Tareas propuestas:
A) Según la última oración del texto sobre los médicos, ¿qué nos recuerda «esa naturaleza siempre indómita»? Enumera todo lo que menciona.
B) En el texto sobre los médicos, ¿qué ha pensado siempre quien escribe?
C) Retoma el texto sobre los médicos a partir de su última oración y sigue escribiéndolo.

Texto de origen:
SIEMPRE he pensado que los médicos deberían ser eternos, que no es justo que estos profesionales que lo mismo que ayudan a sanar el cuerpo que la mente, e incluso en ocasiones hasta el alma, puedan ser víctimas de la enfermedad, de esa compañera de la vida a la que le presentan batalla desde que un buen día -sobre todo los vocacionales- deciden entrar en una facultad de Medicina para perderse en los entresijos de unas dolencias que en cada ser humano se manifiestan de manera diferente. Tampoco sé el porqué de si el dolor es masculino la que lo ocasiona tiene acento femenino -es otra de las tantas cosas sobre las que aún tengo que aprender-, pero tampoco entiendo la razón que justifique que las enfermedades más virulentas se ceben en estos seres a los que casi calificaría de deidades. Es como si se les ajustara cuentas, una especie de revancha, un acto de soberbia de esa naturaleza siempre indómita, que nos recuerda su grandeza, su capacidad de mutación, lo efímero de los triunfos de la ciencia, lo mucho que aún queda por hacer.

Datos almacenados:
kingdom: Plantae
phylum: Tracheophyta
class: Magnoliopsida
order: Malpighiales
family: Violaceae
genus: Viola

---

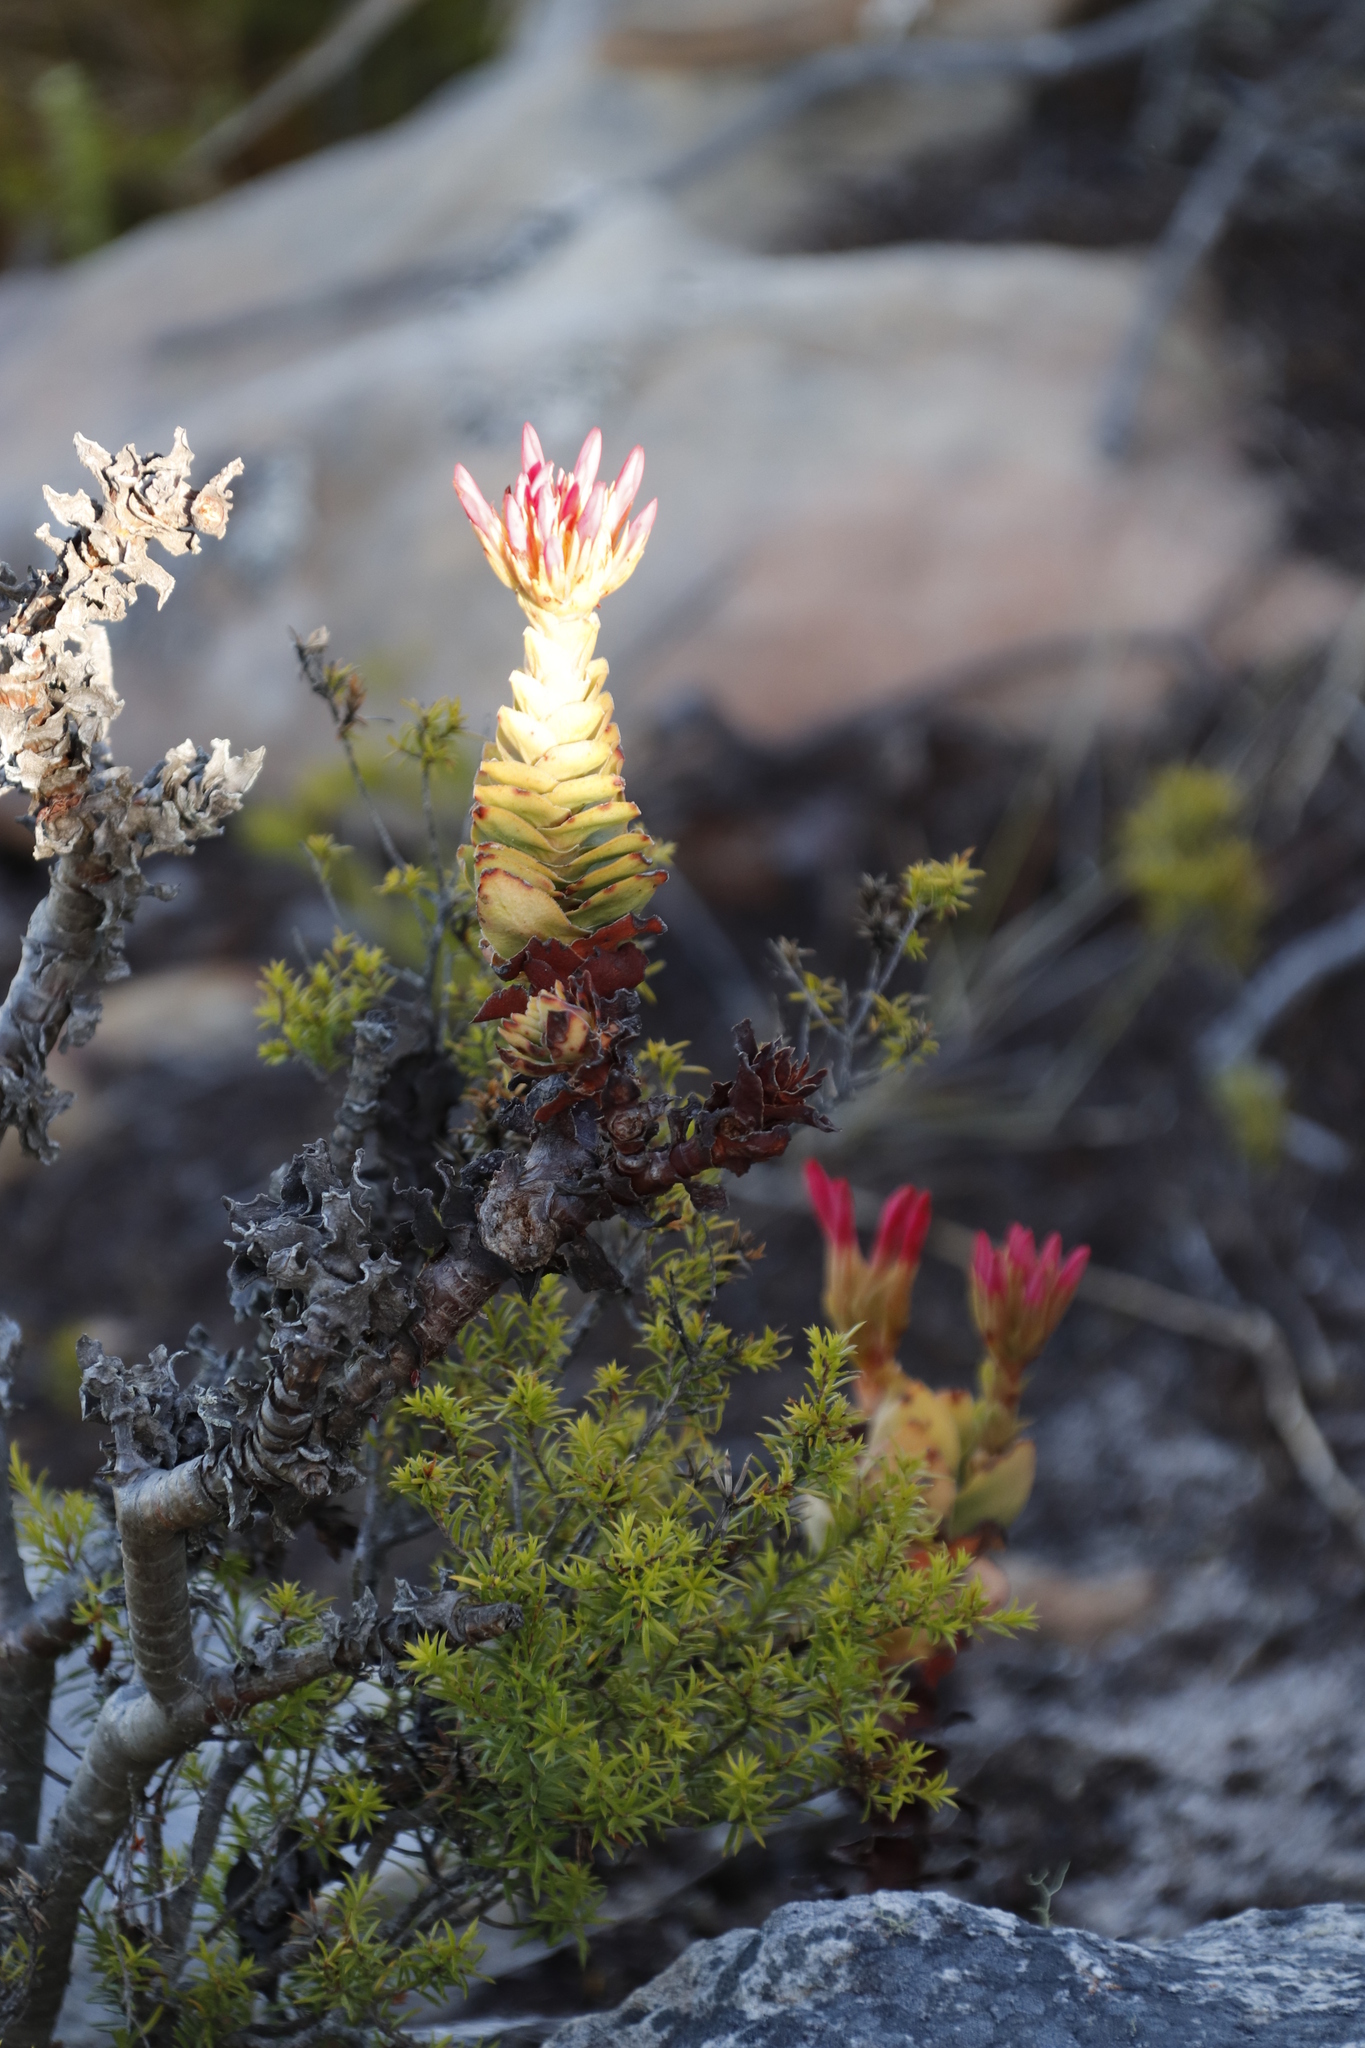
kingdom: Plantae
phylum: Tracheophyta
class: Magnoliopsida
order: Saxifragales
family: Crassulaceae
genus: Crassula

Respuestas numeradas:
A)
- Su grandeza
- Su capacidad de mutación
- Lo efímero de los triunfos de la ciencia
- Lo mucho que aún queda por hacer

B) Que los médicos deberían ser eternos.

C)
Y todo esto lo sabía bien el doctor Antonio Máximo Jiménez García, un otorrinolaringólogo nacido en Santa María de Guía, en Gran Canaria -lagunero de corazón-, y formado en la Universidad de Granada, que nos dejó físicamente el pasado año -por estos mismos días del mes de febrero-, y cuyo recuerdo sigue latente en cuantos formamos parte de su círculo de amigos, conocidos, compañeros de trabajo y pacientes. De él -como de todo hombre grande- destacaría su desmedida vocación por la medicina, su sencillez pese a ser considerado un maestro al que los más importantes cirujanos de Canarias han reconocido su genialidad con el bisturí, y ese empeño por alcanzar la perfección, por superarse a sí mismo. Le gustaba la lucha canaria, y aunque, la verdad, no me lo imagino con ropa de brega, sí sé que era un luchador nato por la vida, que le gustaban los retos, aunque luego por su humildad y especial talante restara importancia a sus muchos logros personales. También, como buen aficionado a la pesca, sabía esperar, manejaba los tiempos, usaba a la paciencia como aliada y consejera.

Muchas parrandas compartimos, plagadas de conversaciones sobre política -arte que dominaba pese a que renunció en varias ocasiones a ocupar un puesto de consejero-, del anecdotario médico, de las tareas y obras que siempre había que hacer en casa, de la vida y sus cosas, pero sobre todo de la amistad y del amor, dos pilares fundamentales en la existencia de cualquier hombre y en la que Antonio fue millonario, pese a que a veces -con esa fina ironía que poseía- me dejara caer algún comentario sobre ingratitudes, que también las hubo.

La última vez que hablamos fue en la puerta de su casa. Yo caminaba como parte del proceso de recuperación de una intervención quirúrgica y él salía con el coche a un supermercado. Charo, su esposa, andaba metida en la cocina, y como siempre, con esa pasión y devoción por la compañera con la que tocó el cielo, dejó sus quehaceres para ir en busca de un pimiento. Semanas más tarde, estando en Madrid, uno de sus pacientes y amigo en común me llamó por teléfono para darme la noticia de su muerte, algo que desde cuatro años atrás todos esperábamos de un momento a otro, pero que confiábamos no se iba a producir con tanta celeridad.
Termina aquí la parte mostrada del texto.